Completing required training on the myCAvax website is the next step.

“The training is pretty brief but its comprehensive and a reminder of the program overall and that is in myCAvax so once you complete it, it will allow you to move forward in your enrollment,” Gandhi said. The CDC Provider Agreement will also be completed in the portal.

Onboaring to MyTurn is the final step.

According to Gandhi’s presentation, MyTurn’s Public and Clinic features give providers an all-in-one, user friendly application for clinic management, dose accountability and reporting, public eligibility, public scheduling and walk-in registration for vaccine clinics.
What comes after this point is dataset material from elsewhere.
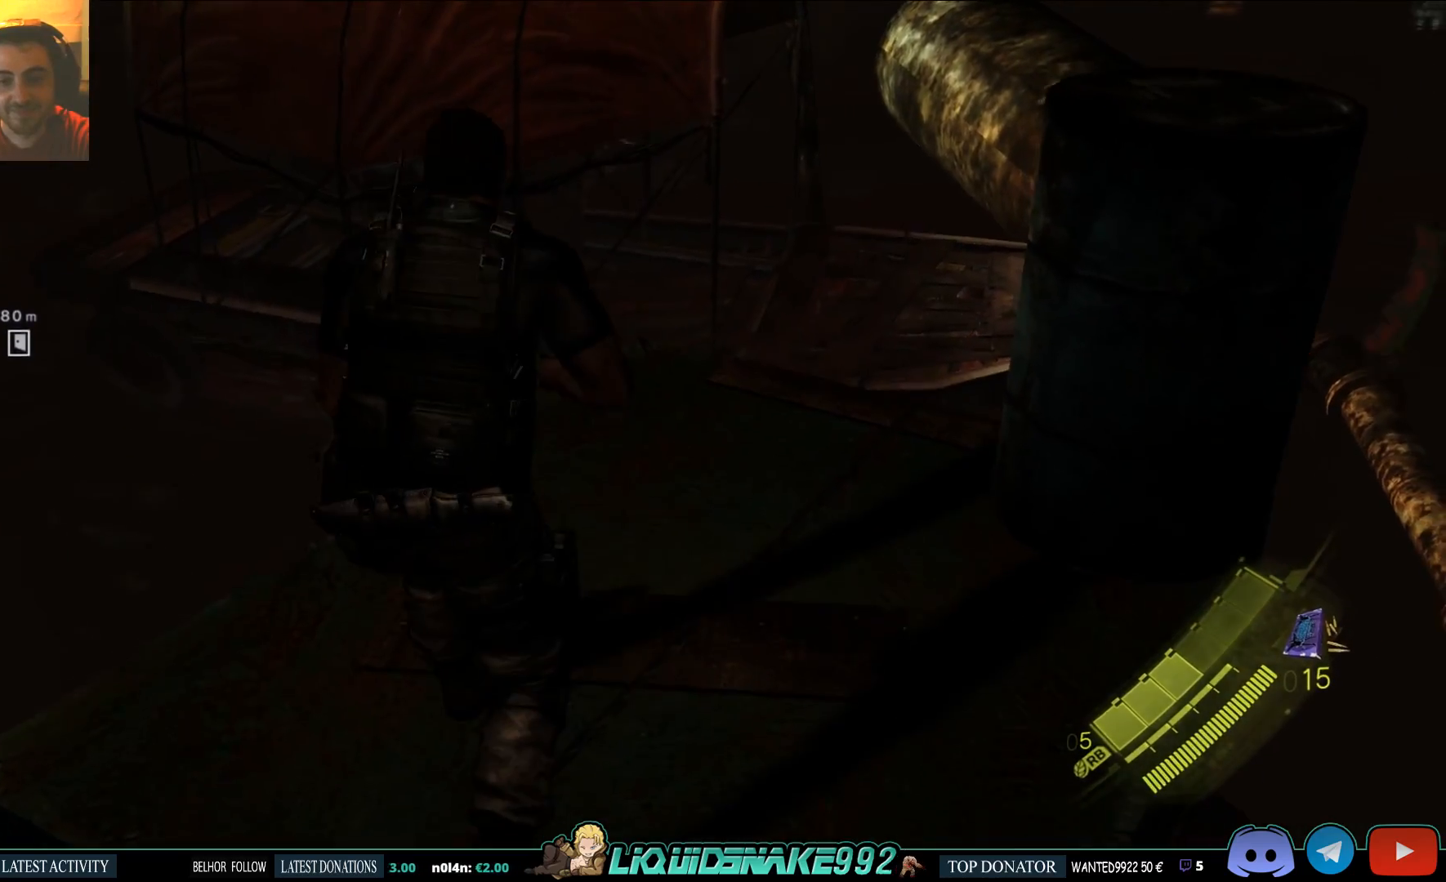
{"buttons": [], "left_stick": "up", "right_stick": "center", "events": [[167, "right_stick", "right"], [300, "right_stick", "center"]]}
“This could be very helpful as you make the decision to offer vaccines on-site at my school and want to use school nurses and this tool where you can send out a link and have parents schedule appointments for their kids. If you want to expand beyond children and invite family members as well you can,” Gandhi said. “It will also take all the data from the clinic so as patients check-in and get the vaccine, it will record all of that information and send it to the registry.”

Licensees authorized to administer the vaccine include physicians and surgeons, licensed vocational nurses and registered nurses, clinical nurse specialists, nurse anesthetists, nurse midwives, public health nurses and nurse practitioners.